One of Australia's most high-profile fund mangers that managed to raise more than a $1 billion from largely retail investors in April 2018 has eviscerated Australian growth shares as 'incredibly expensive' and on "extreme" valuations that set them up for a big fall.
The L1 Long Short Fund Ltd (ASX: LSF) run by Mark Landau has suffered a rocky start to listed life with its net asset value per share falling to $1.68 compared to a raising price of $2 per share. While the exchange traded stock changes hands for just $1.44 at a big discount to NTA as investors perhaps lose faith that the value-investing style favoured by L1 will ever come back into favour.
In its latest fund report L1 mocks the valuation of growth shares multiple times referencing research from Goldman Sachs and Morgan Stanley to back up its view.
It even quotes a Morgan Stanley research report that reads: "Value is currently trading at the biggest discount ever and offers the largest premium over the last 30 years. The oversold condition of Value is at par with or worse than during the 2000 TMT growth bubble."
L1 also blames the exponential rise of index investing (with 60% of assets under management in the US now apparently passive) for artificially inflating the valuations of growth shares.

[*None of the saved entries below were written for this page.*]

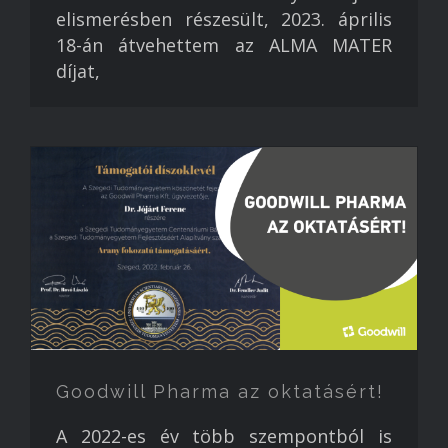
elismerésben részesült, 2023. április
18-án átvehettem az ALMA MATER
díjat,
Goodwill Pharma az oktatásért!
A 2022-es év több szempontból is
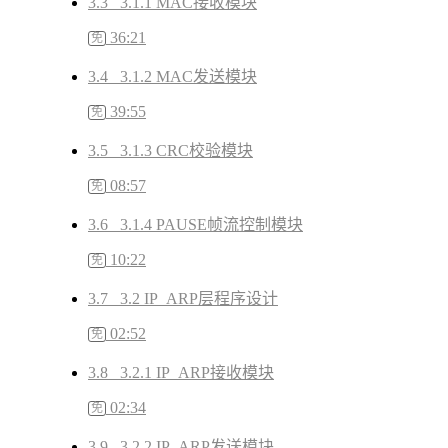
3.3 3.1.1 MAC接收模块
36:21
免
3.4 3.1.2 MAC发送模块
39:55
免
3.5 3.1.3 CRC校验模块
08:57
免
3.6 3.1.4 PAUSE帧流控制模块
10:22
免
3.7 3.2 IP_ARP层程序设计
02:52
免
3.8 3.2.1 IP_ARP接收模块
02:34
免
3.9 3.2.2 IP_ARP发送模块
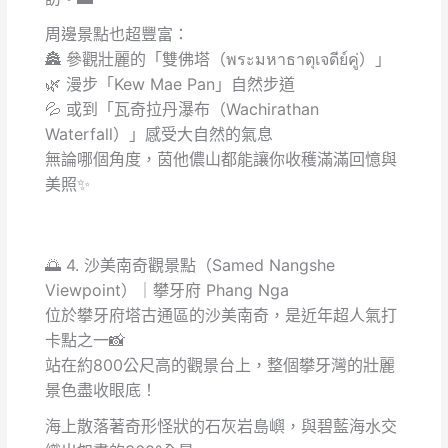
周邊景點也超豐富：
🏯 參觀壯麗的「雙佛塔（พระมหาธาตุเจดีย์คู่）」
🌿 漫步「Kew Mae Pan」自然步道
💦 或到「瓦奇拉丹瀑布（Wachirathan
Waterfall）」感受大自然的氣息
無論哪個角度，茵他儂山都能讓你收穫滿滿回憶與
美照✨
🌅 4. 沙美南奇觀景點（Samed Nangshe
Viewpoint）｜攀牙府 Phang Nga
位於攀牙府塔古通區的沙美南奇，是近年超人氣打
卡點之一📸
站在約800公尺高的觀景台上，整個攀牙灣的壯麗
景色盡收眼底！
海上散落著奇形怪狀的石灰岩島嶼，與碧藍海水交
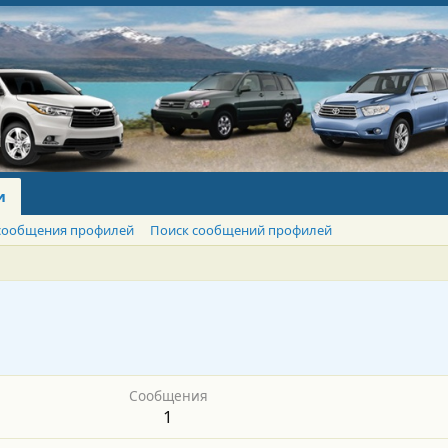
и
сообщения профилей
Поиск сообщений профилей
Сообщения
1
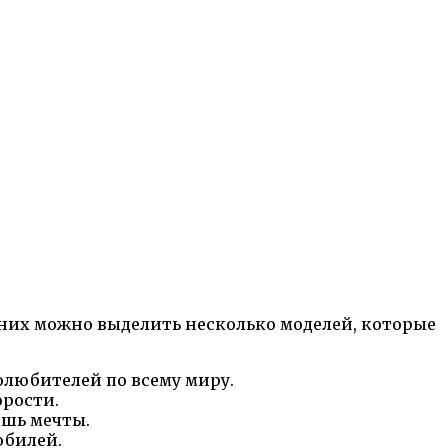
них можно выделить несколько моделей, которые
олюбителей по всему миру.
орости.
ишь мечты.
обилей.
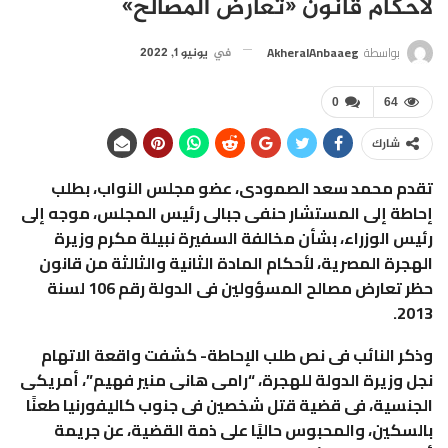
لأحكام قانون «تعارض المصالح»
بواسطة
AkheralAnbaaeg
في
يونيو 1, 2022
0
64
شارك
تقدم محمد سعد الصمودى، عضو مجلس النواب، بطلب
إحاطة إلى المستشار حنفى جبالى رئيس المجلس، موجه إلى
رئيس الوزراء، بشأن مخالفة السفيرة نبيلة مكرم وزيرة
الهجرة المصرية، لأحكام المادة الثانية والثالثة من قانون
حظر تعارض مصالح المسؤولين فى الدولة رقم 106 لسنة
2013.
وذكر النائب فى نص طلب الإحاطة- كشفت واقعة الاتهام
نجل وزيرة الدولة للهجرة، “رامى هانى منير فهيم”، أمريكى
الجنسية، فى قضية قتل شخصين فى جنوب كاليفورنيا طعنًا
بالسكين، والمحبوس حاليًا على ذمة القضية، عن جريمة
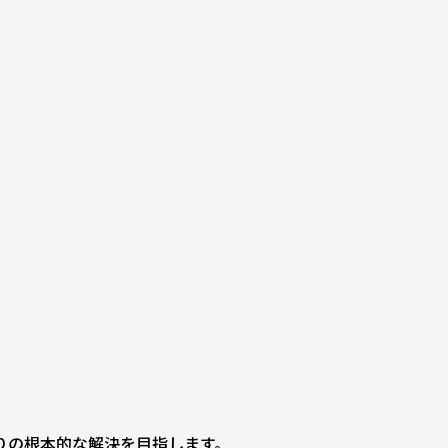
。
こりの根本的な解決を目指します。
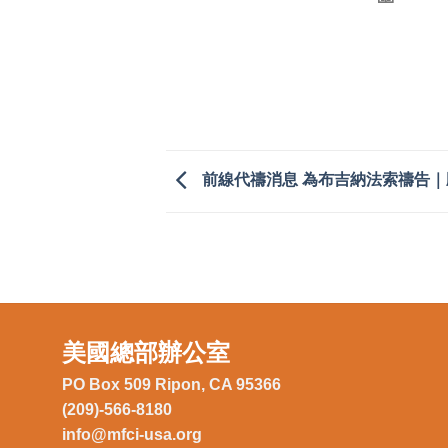
前線代禱消息 為布吉納法索禱告
美國總部辦公室
PO Box 509 Ripon, CA 95366
(209)-566-8180
info@mfci-usa.org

It also acknowledges that falling rates and the scarcity of growth names in Australia are factors to consider, but dismisses them as irrelevant in the context of valuations that it clearly believes are basically crazy. You can read the unadulterated polemic on growth shares here.
Fortunately for investors L1 also bets that value names will outperform going forward in asking:
"Why a rational investor would feel more comfortable owning a 'growth' stock at an extreme valuation or a 'yield' stock with minimal growth on 20-25x P/E that is allocating all available free cash flow to dividends (and therefore not reinvesting at all in its business for longer term growth) as opposed to another company that is trading on 10-15x P/E that is growing nicely and may only be allocating half of its cash flow to dividends."
One stock L1 is tipping as a good value bet is engineering group Worleyparsons Ltd (ASX: WOR) it claims that on its forecasts it's "trading on a P/E of only ~12x FY21 EPS (once the majority of the synergies of the ECR acquisition flow through). This is a material discount to its historical average P/E of 17.5x and its P/E pre the ECR deal announcement of around 20x."
As such L1 believes Worley is undervalued and set to deliver good returns in the years ahead.
I should disclose that I have met the L1 fund manager Mark Landau and although recent performance has understandably come in for some criticism he's an impressive investing thinker in my opinion. Seemingly as smart as any professional fund manager I've come across.
As such I expect the L1 Long Short Fund is worth holding onto, especially if you buy into the idea that value is about to surge as an investing style.